Avviene su gabbie contenenti le uve che vengono appunto pressate da un piatto premente mosso da un pistone idraulico ad alta pressione. L’uva così pressata rilascia il succo che percola attraverso le doghe, costituenti la gabbia di contenimento, su un recipiente di raccolta.

PASTORIZZAZIONE A
PIOGGIA O TUNNEL

Attraverso una membrana in materiale atossico l’uva contenuta nel cilindro della pressa viene spinta contro la parete del cilindro stesso, che grazie a dei fori presenti su una parte della sua superfice, permette al mosto di percolare all’esterno del cilindro per essere raccolto in una vaschetta sottostante.
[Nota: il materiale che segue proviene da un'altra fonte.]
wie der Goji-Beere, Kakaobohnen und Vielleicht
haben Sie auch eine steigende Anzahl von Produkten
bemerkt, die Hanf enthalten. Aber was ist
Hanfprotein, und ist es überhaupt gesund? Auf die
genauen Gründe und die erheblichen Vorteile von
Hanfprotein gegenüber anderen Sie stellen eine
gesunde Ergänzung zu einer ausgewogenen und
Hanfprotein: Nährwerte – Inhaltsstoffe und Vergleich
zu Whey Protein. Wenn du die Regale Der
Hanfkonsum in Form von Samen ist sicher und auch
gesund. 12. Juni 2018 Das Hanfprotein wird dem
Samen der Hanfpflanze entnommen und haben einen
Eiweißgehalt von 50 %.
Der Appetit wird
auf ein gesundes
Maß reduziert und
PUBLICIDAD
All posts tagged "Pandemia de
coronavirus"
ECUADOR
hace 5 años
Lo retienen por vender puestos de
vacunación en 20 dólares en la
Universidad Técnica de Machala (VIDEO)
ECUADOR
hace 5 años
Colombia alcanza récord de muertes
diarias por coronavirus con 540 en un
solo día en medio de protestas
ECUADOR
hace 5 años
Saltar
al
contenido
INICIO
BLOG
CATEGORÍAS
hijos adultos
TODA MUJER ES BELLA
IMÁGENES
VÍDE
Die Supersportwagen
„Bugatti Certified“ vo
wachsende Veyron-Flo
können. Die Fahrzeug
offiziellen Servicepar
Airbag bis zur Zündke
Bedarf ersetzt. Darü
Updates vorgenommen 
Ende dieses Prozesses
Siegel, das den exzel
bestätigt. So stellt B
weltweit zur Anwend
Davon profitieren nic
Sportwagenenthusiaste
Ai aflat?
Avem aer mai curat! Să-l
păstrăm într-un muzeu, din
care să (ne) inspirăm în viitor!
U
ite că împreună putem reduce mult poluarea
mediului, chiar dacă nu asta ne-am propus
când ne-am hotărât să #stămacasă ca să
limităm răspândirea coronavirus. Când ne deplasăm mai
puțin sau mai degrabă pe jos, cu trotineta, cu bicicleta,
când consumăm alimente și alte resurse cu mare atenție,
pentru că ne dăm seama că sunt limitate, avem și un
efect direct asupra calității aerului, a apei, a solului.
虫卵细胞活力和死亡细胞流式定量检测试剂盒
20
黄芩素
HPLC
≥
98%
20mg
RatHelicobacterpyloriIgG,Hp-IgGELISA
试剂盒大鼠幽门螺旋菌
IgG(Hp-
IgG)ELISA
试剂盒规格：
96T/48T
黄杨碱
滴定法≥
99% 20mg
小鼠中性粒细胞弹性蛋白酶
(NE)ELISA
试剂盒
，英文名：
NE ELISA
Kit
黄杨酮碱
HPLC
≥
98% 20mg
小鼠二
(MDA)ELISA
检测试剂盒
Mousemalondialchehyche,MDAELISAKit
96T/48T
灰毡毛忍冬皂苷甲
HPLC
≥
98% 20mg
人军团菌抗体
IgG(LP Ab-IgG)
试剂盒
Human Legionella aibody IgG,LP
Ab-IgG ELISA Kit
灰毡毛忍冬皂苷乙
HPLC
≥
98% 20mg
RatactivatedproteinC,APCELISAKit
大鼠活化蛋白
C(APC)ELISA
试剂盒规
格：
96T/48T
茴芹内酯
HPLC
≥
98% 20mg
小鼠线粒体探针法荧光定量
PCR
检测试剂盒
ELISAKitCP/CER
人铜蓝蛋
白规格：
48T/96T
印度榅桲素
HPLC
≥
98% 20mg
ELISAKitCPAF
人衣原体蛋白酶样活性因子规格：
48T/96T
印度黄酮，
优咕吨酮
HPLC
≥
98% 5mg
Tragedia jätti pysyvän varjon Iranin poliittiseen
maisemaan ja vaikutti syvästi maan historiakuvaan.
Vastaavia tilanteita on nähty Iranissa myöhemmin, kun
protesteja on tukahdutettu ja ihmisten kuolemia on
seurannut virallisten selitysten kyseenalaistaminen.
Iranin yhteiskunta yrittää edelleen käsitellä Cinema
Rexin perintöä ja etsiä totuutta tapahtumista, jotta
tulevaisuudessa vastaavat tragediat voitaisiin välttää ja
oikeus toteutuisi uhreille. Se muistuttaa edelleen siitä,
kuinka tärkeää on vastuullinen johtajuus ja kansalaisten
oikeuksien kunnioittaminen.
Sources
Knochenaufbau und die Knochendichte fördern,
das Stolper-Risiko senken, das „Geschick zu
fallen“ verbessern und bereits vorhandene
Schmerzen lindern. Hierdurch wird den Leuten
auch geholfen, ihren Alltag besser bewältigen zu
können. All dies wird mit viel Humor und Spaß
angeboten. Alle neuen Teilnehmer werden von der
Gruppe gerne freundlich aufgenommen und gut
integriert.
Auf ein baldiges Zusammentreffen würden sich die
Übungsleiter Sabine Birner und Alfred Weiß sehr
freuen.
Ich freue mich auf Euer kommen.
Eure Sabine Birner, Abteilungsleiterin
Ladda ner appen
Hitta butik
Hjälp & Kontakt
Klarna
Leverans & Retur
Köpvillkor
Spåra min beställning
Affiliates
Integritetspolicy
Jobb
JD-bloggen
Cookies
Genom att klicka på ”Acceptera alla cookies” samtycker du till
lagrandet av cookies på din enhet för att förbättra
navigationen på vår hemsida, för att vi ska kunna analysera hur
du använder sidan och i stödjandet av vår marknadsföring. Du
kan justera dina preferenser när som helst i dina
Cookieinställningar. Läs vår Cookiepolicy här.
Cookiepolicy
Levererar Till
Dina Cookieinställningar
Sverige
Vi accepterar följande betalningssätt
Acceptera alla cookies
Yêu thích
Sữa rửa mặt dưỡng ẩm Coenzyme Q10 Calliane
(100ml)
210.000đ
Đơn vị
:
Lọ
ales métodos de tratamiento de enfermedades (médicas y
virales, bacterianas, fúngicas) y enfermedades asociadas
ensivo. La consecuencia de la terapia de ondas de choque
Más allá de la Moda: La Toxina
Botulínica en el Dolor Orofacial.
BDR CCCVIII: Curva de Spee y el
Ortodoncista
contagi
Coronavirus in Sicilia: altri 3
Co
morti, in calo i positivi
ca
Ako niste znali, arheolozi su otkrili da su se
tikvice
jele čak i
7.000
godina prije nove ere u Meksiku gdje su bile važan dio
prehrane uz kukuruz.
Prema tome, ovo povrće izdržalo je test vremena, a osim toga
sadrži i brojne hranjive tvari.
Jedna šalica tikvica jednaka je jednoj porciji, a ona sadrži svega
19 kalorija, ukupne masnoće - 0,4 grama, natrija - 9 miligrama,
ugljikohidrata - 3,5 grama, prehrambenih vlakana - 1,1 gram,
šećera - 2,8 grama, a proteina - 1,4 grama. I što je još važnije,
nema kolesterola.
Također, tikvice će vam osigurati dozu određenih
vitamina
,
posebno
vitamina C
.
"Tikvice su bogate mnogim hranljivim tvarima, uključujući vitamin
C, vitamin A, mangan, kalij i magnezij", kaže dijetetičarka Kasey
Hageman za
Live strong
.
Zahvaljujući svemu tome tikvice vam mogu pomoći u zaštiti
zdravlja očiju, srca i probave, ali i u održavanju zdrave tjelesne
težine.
La rotazione del cilindro e il rilascio della pressione nella membrana permette un rimescolamento delle uve durante il processo di pressatura aumentando il rendimento di questo tipo di lavorazione.

Si applicano sia presse a cilindro forato come sopra menzionato, sia macchine con cilindro chiuso con all’interno delle canalette forate per la raccolta e l’allontanamento del liquido all’esterno del cilindro. Ponendo particolare attenzione all’ossidazione dei mosti si realizzano impianti per la pressatura in atmosfera inerte (azoto) con la filtrazione e il recupero del gas stesso, aumentando sia l’efficienza del processo in termini economici, sia la qualità del prodotto estratto.